One way to not change the culture is with a blizzard of contempt from the left. That will annoy the other side, harden their positions, and potentially lead to a civil war in which “the other” side has all the guns.
It's not impossible.
Automobiles are considered dangerous and we have measures to mitigate the potential harm. The same standards should be applied to guns.
1. Ban military-style assault weapons with stiff penalties for unlawful sales and possession.
2. Require universal background checks for all gun sales and a 30 day waiting period.
3. Close gun sale loopholes and require background checks on all commercial gun sales.
4. Remove the prohibition on gun violence research by the CDC.
5. Ban bump stocks and limit the size of ammunition clips.
6. Pass an Extreme Risk Protection Order Act, a “red flag” bill, to allow relatives and law enforcement to remove firearms from an individual in crisis.
7. Require training and liability insurance for gun owners that includes a mental evaluation at their expense.
8. Put more resources into enforcing existing gun laws.
As for 2nd Amendment windbags, only allow them muzzle-loading muskets.
If I think of anything else, I'll let you know.
Almost as bad as the shooters are their enablers - the gun lobby and the politicians they have in their pockets. In his post after the Buffalo shooting, Peter gave an approach from a book by Dean Ing: "Make them laughingstocks. Reveal the villains as miserable losers. They are fools who have been deluded."
These are the people Hillary Clinton rightly referred to as "a basket of deplorables." It may not have been politically expedient, but it was right on.
An assault weapon ban was already tried. It failed to affect rates of mass shootings while it was in effect.
Tech has marched on since then. There are now guns you can 3D print. A country that can’t keep out illegal drugs or illegal immigrants is unlikely to be able to effectively eradicate guns that it declares illegal.
Maybe a way out of the current gun policy stalemate would be to offer each side something that they want.
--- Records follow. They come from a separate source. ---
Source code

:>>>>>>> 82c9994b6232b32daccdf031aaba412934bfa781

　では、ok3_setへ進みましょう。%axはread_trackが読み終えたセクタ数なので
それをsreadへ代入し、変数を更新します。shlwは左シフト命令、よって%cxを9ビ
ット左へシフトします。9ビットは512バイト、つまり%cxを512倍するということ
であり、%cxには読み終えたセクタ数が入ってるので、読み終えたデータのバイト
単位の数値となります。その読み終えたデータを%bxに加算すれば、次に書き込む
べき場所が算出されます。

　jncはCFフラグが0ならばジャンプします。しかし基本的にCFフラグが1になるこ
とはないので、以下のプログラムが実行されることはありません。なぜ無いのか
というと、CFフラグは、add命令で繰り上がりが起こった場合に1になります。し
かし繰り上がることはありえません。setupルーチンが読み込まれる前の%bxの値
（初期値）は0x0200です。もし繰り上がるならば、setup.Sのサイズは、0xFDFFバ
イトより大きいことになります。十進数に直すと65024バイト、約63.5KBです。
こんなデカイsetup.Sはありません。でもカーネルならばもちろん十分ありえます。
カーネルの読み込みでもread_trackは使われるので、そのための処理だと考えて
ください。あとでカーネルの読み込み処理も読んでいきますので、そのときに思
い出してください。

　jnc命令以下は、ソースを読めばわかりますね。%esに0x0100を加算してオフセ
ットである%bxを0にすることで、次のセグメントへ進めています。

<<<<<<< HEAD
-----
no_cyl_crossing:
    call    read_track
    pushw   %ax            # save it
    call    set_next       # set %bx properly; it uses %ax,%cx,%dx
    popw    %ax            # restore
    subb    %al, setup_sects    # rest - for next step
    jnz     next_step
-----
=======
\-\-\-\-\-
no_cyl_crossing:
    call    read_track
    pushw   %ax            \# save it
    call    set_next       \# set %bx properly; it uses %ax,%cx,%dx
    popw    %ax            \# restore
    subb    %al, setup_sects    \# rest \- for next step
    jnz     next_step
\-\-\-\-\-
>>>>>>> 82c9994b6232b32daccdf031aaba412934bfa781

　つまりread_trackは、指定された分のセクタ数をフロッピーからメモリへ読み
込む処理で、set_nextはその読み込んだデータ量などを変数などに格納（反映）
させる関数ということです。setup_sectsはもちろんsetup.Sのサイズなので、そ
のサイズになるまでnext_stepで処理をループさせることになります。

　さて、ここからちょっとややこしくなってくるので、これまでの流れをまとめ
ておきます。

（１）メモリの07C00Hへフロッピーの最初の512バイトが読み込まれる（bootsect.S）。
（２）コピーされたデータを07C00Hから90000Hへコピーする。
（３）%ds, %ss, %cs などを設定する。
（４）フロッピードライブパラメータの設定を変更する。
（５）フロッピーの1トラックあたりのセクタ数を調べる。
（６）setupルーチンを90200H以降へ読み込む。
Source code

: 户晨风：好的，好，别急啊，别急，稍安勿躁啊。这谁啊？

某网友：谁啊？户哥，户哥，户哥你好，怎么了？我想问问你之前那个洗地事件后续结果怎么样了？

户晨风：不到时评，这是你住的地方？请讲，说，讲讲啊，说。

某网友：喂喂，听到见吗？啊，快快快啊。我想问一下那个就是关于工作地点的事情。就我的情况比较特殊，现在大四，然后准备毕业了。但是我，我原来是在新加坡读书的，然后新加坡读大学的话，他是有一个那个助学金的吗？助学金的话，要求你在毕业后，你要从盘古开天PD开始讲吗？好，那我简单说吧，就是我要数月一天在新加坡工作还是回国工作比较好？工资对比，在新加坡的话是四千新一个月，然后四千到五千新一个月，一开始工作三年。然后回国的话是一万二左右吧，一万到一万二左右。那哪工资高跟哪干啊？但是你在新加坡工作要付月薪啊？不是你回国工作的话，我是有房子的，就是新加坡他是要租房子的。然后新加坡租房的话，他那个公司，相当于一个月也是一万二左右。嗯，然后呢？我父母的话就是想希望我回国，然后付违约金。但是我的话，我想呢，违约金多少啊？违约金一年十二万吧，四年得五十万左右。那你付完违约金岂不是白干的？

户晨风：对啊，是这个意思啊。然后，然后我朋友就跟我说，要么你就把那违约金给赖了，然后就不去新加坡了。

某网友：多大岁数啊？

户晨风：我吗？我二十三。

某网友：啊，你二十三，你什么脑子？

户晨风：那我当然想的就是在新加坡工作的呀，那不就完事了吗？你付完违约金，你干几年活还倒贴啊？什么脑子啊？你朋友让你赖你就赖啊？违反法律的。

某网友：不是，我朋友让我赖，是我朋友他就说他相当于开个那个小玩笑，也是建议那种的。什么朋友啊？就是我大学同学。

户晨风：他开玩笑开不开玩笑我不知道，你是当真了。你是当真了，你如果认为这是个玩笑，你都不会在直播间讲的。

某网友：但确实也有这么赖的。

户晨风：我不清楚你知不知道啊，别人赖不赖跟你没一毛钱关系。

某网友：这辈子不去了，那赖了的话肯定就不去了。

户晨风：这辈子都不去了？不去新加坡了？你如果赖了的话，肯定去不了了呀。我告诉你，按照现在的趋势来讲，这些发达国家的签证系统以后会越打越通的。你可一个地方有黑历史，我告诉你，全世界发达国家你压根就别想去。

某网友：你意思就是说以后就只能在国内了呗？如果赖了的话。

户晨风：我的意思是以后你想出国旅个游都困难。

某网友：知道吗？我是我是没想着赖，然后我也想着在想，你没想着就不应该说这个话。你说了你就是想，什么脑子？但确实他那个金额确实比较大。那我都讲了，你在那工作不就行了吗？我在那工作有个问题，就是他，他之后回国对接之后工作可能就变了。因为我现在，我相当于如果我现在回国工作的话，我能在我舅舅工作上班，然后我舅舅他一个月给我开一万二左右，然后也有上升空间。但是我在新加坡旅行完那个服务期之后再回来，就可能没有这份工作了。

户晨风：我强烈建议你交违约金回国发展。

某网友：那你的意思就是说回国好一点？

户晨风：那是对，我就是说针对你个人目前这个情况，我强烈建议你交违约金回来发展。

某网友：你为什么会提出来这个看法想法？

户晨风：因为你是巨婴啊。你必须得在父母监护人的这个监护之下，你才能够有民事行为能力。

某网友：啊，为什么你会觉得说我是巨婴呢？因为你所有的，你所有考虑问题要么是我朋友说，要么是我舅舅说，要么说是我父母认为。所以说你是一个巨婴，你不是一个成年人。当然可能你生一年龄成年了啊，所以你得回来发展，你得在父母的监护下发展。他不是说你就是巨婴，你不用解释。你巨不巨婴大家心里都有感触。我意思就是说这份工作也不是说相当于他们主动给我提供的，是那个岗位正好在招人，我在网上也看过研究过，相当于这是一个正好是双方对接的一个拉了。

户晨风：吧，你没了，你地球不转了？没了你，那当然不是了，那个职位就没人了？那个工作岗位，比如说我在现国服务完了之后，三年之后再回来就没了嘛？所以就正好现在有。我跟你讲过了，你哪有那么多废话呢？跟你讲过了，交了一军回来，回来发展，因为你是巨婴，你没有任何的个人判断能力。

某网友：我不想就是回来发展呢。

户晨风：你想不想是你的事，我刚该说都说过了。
Fo example:
* Gun rights folks get nationwide uniform concealed carry permits.
* Gun control folks get nationwide universal background checks and red flag laws.
Might be better than continuing the current state of immobile conflict.
Discussing the slaughter of the innocents may get emotional, but that’s no reason not to be factual. In 1994, a bill was passed banning assault-style weapons and large-capacity magazines for 10 years. The ban exempted millions of pre-ban assault weapons and large-capacity magazines. In spite of that, a 2019 study by New York University’s School of Medicine showed that mass shooting deaths fell during the years of the ban and more than tripled in the decade after the ban ended.
https://www.politifact.com/factchecks/2022/may/25/joe-biden/joe-biden-said-mass-shootings-tripled-when-assault/
It’s doubtful that the assault weapons ban was a factor in any reduction of mass shootings. During the 10 years of the ban, pre-ban high-capacity magazines were easily available, and gun manufacturers continued to produce functionally equivalent semi-automatic rifles with cosmetic features altered enough to be legal under the ban.
Michael t, do you have a better explanation for the reduction in mass shooting deaths than that of NYU's 2019 study? Or do you simply object to banning these military style weapons and large capacity magazines, a la the NRA?